Bill Cosby's fall from grace continued, with dozens of women alleging rape or unwanted sexual contact. He denies wrongdoing and has countersued seven of them. But the Philadelphia native's reputation was further tarnished by his acknowledgment in a newly released deposition that he obtained quaaludes to offer women before sexual encounters.[[363270201, C]]

"Dance Moms" star Abigale Lee Miller pleaded not guilty in Pittsburgh to charges she tried to hide $775,000 worth of income from the Lifetime network reality show and spinoff projects during her Chapter 11 bankruptcy.

State Treasurer Rob McCord resigned Jan. 30 before pleading guilty two federal counts of attempted extortion. McCord admitted trying to use his position to pressure state contractors into donating money to his failed gubernatorial campaign.

And a judge imposed a life sentence on Hugo Selenski for strangling a pharmacist and his girlfriend. The bodies of Michael Kerkowski and Tammy Fassett were among at least five sets of human remains found in Selenski's yard near Wilkes-Barre in 2003.

Selenski's 12-year legal odyssey included a brief prison escape and acquittal on two other homicide charges. At his sentencing this year, Kerkowski's mother called Selenski a "useless waste of space and air" and declared, "You are going straight to hell."

Things got a little happier in Happy Valley when the NCAA restored 112 Penn State football wins negated as punishment for the Jerry Sandusky child molestation scandal. That makes the late Joe Paterno — once again — the winningest coach in major college football history, with 409 victories.

The record restoration was part of a legal settlement that also allows the university's $60 million fine to be spent only on abuse-prevention programs within Pennsylvania. Some of the first funds were distributed this month, with 44 entities receiving a total of $3.4 million.

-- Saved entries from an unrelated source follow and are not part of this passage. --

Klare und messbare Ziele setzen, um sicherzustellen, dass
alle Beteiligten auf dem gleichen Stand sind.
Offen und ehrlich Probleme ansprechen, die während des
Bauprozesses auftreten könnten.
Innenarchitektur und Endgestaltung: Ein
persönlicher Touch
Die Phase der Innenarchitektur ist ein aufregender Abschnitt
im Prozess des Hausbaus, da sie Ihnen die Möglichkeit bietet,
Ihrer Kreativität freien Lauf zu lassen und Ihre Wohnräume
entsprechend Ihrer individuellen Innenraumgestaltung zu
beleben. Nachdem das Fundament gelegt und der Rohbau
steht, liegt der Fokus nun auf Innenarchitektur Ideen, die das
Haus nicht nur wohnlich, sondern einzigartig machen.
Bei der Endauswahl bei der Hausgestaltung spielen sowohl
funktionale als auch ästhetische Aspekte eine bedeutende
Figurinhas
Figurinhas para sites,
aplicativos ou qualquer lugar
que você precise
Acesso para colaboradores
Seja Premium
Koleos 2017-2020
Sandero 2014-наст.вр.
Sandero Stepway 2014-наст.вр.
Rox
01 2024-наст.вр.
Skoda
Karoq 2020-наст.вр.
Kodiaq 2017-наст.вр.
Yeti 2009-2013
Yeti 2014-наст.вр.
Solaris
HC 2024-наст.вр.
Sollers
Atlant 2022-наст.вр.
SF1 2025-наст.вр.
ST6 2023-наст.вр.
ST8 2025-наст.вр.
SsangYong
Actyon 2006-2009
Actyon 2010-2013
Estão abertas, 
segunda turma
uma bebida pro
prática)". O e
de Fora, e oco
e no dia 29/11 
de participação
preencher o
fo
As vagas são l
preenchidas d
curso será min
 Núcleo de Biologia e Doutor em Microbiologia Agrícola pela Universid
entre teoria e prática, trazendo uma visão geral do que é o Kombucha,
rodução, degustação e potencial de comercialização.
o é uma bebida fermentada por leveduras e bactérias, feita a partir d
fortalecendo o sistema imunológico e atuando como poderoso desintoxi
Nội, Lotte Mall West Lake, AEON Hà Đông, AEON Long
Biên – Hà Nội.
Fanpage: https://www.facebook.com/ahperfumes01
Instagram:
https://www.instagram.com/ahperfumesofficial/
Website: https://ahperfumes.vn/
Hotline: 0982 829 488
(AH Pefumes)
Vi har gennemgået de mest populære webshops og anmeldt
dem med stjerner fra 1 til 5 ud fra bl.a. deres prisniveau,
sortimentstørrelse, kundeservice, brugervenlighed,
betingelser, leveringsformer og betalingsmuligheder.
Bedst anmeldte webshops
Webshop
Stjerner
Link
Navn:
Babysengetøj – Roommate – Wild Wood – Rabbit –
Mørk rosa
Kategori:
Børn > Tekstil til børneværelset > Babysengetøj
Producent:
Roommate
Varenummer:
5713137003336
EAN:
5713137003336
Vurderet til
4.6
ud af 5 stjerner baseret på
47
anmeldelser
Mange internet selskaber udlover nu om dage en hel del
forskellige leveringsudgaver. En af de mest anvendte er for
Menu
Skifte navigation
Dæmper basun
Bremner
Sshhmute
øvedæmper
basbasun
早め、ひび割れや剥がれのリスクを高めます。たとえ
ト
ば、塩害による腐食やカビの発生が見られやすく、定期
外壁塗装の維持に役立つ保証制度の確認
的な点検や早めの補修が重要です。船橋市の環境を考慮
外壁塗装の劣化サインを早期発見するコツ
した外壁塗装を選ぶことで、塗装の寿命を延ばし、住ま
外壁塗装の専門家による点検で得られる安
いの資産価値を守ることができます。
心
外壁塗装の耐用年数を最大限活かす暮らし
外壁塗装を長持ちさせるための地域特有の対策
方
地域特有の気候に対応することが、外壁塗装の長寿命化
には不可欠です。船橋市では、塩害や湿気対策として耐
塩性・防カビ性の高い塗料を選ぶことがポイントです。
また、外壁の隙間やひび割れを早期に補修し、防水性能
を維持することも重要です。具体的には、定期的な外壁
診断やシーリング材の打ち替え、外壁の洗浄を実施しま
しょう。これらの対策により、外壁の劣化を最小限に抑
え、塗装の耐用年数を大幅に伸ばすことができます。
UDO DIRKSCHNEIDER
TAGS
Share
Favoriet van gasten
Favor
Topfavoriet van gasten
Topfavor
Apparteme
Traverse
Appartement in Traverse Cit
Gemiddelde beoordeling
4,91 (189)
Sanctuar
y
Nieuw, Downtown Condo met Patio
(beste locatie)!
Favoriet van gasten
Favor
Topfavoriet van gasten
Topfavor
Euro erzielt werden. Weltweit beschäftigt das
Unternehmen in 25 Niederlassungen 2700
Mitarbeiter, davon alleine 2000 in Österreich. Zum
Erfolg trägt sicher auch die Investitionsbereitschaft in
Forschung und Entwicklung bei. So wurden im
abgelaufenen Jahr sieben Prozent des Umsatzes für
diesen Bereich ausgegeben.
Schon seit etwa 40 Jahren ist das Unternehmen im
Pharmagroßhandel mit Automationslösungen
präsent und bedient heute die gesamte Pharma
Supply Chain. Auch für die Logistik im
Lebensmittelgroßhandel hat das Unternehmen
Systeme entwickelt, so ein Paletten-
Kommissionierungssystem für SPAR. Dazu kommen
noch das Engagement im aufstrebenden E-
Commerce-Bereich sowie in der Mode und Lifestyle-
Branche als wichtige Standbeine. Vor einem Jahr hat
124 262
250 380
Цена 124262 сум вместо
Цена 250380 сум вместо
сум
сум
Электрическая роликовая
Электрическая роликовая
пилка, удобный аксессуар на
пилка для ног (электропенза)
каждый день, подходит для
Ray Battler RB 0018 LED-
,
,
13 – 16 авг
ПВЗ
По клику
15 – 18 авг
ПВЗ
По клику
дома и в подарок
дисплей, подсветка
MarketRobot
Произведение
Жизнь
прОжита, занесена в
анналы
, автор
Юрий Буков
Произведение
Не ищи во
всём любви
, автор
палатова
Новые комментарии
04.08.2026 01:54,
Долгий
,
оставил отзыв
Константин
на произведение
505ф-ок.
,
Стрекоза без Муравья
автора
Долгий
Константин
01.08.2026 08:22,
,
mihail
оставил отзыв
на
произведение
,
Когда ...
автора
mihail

Temple University's football team made it into the Top 25 for the first time in 36 years. The Owls ended the regular season ranked No. 24 with a 10-3 record. The school has since unveiled a controversial plan to build a $100 million stadium on campus.[[363293711, C]]

United States Steel Corp. pulled out of a deal to build its new world headquarters at the former site of Pittsburgh's Civic Arena. The announcement came two days after the steelmaker reported a quarterly loss more than four times worse than analysts' forecast. The company will remain at its current 64-story building in the city until its lease expires in 2017.

A $26 million visitors center at the Flight 93 National Memorial opened to the public Sept. 10, a day before the 14th anniversary of the terror attacks. The new complex near Shanksville overlooks the crash site several hundred yards away, where a memorial wall stands.

The U.S. Supreme Court rejected an appeal from American Indian tribes and Jim Thorpe's sons to move the remains of the athletic great from Pennsylvania to native land in Oklahoma. The justices left in place a court ruling that ordered Thorpe's body to remain in the Pennsylvania town that bears his name.

In October, a temporarily unidentified flying object over eastern Pennsylvania wasn't a bird ... or a plane ... but an unmanned Army surveillance blimp. After breaking free from its base in Maryland, it floated across the state border, dragging down power lines with its dangling tether before landing in Muncy.